**SUPPLIED TEXT:**
---+---

Sunday, May 28, 2006

Memorial Day in San Jose

Since I am on the quarter system my school goes a little longer then for all the people that are on the semester system. This meant they wanted to start the summer internship while I still had a few weeks left. This meant that I had to fly down to San Jose for one day of filling out paperwork. Since I only had the one day there before flying home for 2 weeks I wanted nothing more then to get some details (since everything was confidential work all I had figured out was what I had looked up from the job description on my own.) Instead we filled out all the normal job paperwork, another 10 forms on confidential paperwork and patent filings, and then started the team building. We built towers out of paper, and heard about their work culture. Imagine 8 hours of that. Then we headed to dinner and I got to meet the mentors for our project. So the only info I got to go on for the next two weeks is what I could grill the mentors on over dinner.
The one good thing about being forced to fly down for one day is that I could pre-deliver all my luggage so that I would not have to carry it on my motorcycle. This saved me since there is no way I would be able to take everything that I needed for the whole summer strapped to the motorcycle.

Wednesday, May 24, 2006

Learning to drive a motorcycle

So before driving down to San Jose I came up with a list of things that I wanted to be able to do before heading out. I had the same feeling I did when I was 16 of being a beginning driver again just trying to learn all the rules. After the motorcycle got a clean bill of health from the mechanic I rode it down to the DMV to practice on a Saturday. Other things on my list were freeway driving, night driving, mountain roads, and traffic.
The funny thing about learning to ride is that everyone seems to like my motorcycle. I get thumbs up from pedestrians a lot; an old lady said she liked the blue color as I was walking into a store, and when I went through a drive-through there were four people at the window. I guess either I look really goofy wearing all that yellow or my motorcycle does not look threatening like a chopper or full racing bike could. I am just not used to people asking what kind of motorcycle it is when I walk into a business.

---+---

**ROWS:**
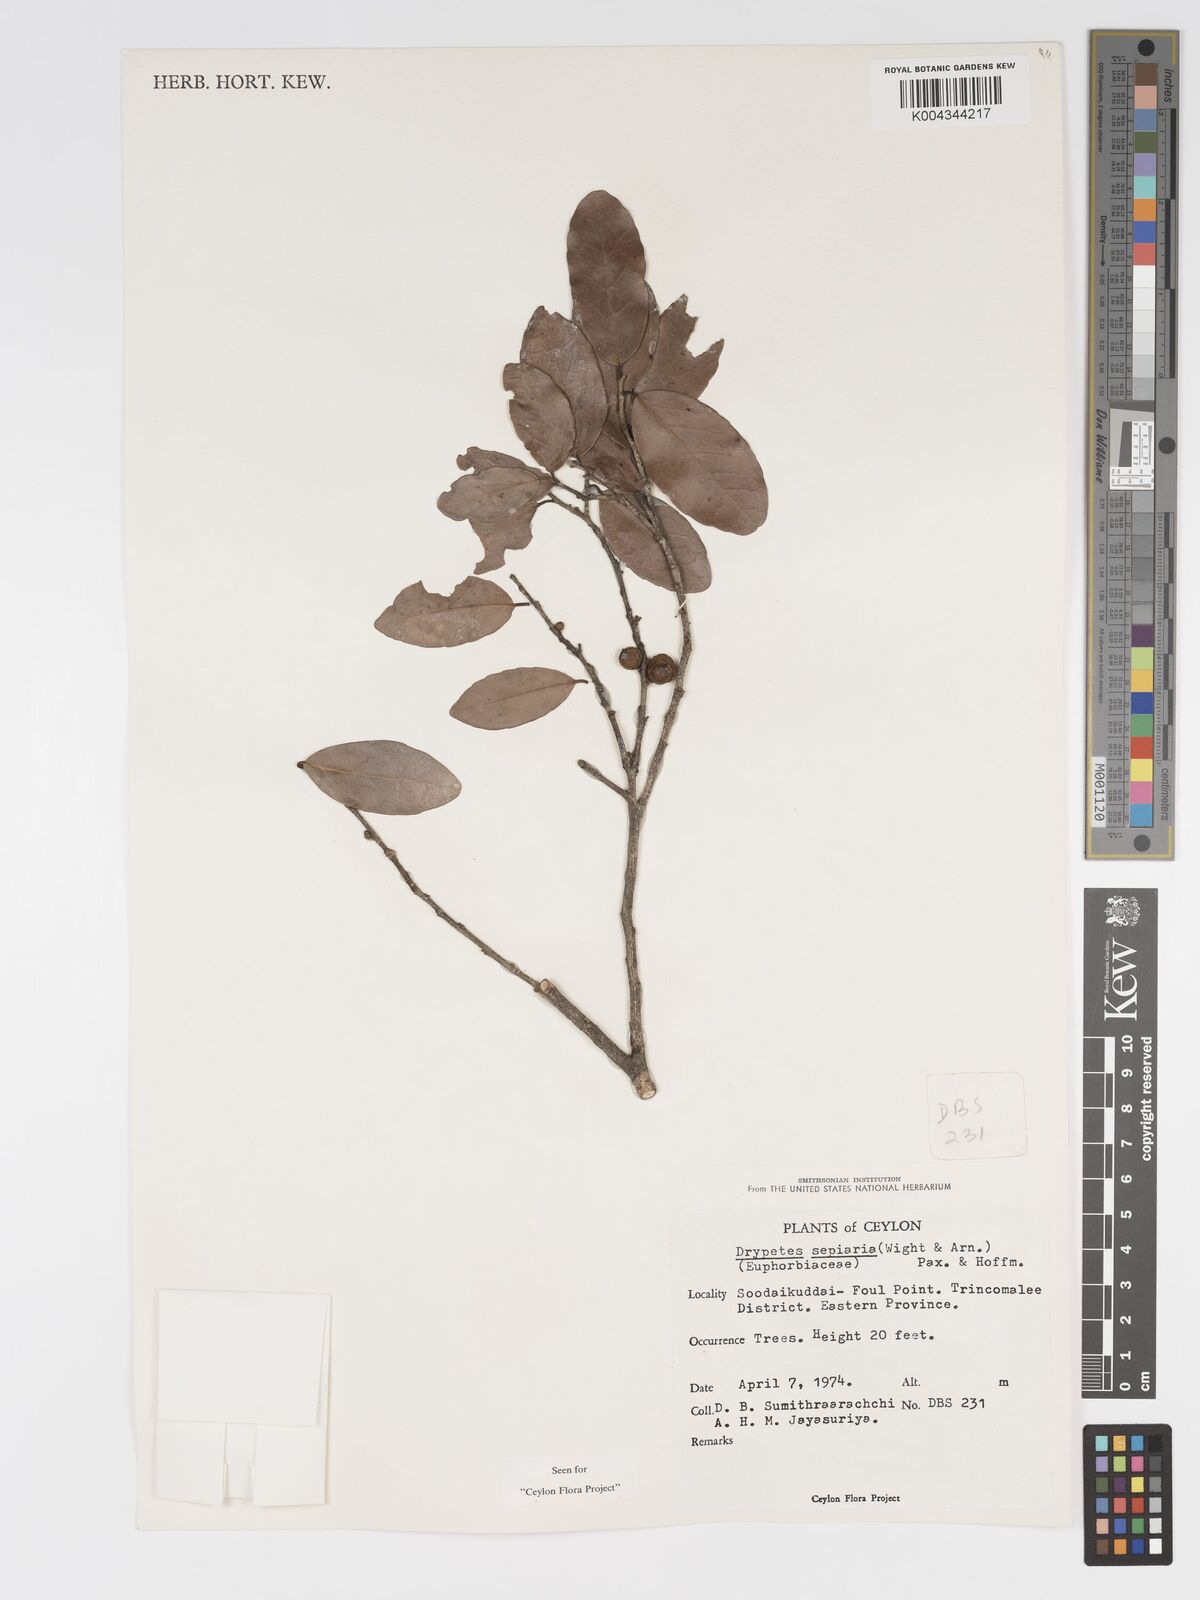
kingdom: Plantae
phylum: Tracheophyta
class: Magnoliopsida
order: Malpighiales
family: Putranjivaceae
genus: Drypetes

---+---

**DIRECTIONS:**
- 1) Decide whether each statement agrees with the motorcycle blog: (a) The writer had to fly to San Jose for a single day of paperwork. (b) The writer rode the motorcycle to the DMV to practice on a Sunday. (c) An old lady told the writer she liked the motorcycle's red color.
- 2) Carry the motorcycle blog forward from the final sentence of its last post.

**TASK-BY-TASK OUTPUTS:**
- 1)
(a) Yes: "This meant that I had to fly down to San Jose for one day of filling out paperwork."
(b) No: "I rode it down to the DMV to practice on a Saturday."
(c) No: "an old lady said she liked the blue color as I was walking into a store"

- 2)
The down side of learning to ride a motorcycle in Oregon is that I had to learn to ride in the rain real fast. It is not as bad as I thought it would be and as long as I take it a little slower I feel just as safe as normal.

My first MRI

It’s funny, at my old job my boss had to get a MRI for her back. She complained how she became claustrophobic and being forced to stay still for so long. So being part of the psychology group means helping out with the experiments. I volunteered to get my brain scanned while trying to use a tool (one of those gripper hands that extends your reach.) to see how my brain reacted to tool use. All I could think of was, I am totally healthy and here I am getting into this contraption.
Well I didn’t feel at all claustrophobic, and in all reality just the forced immobility was very relaxing, like meditating. I guess I always thought being left handed but logical thinking that my brain would not map out anything like they were expecting. They had a few problems lining up my brain patterns to the way most people use their brains but for the most part it looks like my brain is pretty normal. (but my skull has a large lump on the back that looks pretty funny in the pictures.)

Tuesday, May 23, 2006

Saving grace of rain

I don't know if it is the humidity or if I have really just acclimated to the weather but 90 degrees here feels hot. Also with all the sun comes growth, lots of it. L. and I have been hit hard by the allergies of all the plants in their supper growth cycle right now. I have heard a few people say that the indians called this area, a valley of sickness and didn't want to live here. I don't know about that, but I do know that it is the "grass seed capital of the world". So in addition to all the normal allergies there is an unnatural amount of grass pollen in the air.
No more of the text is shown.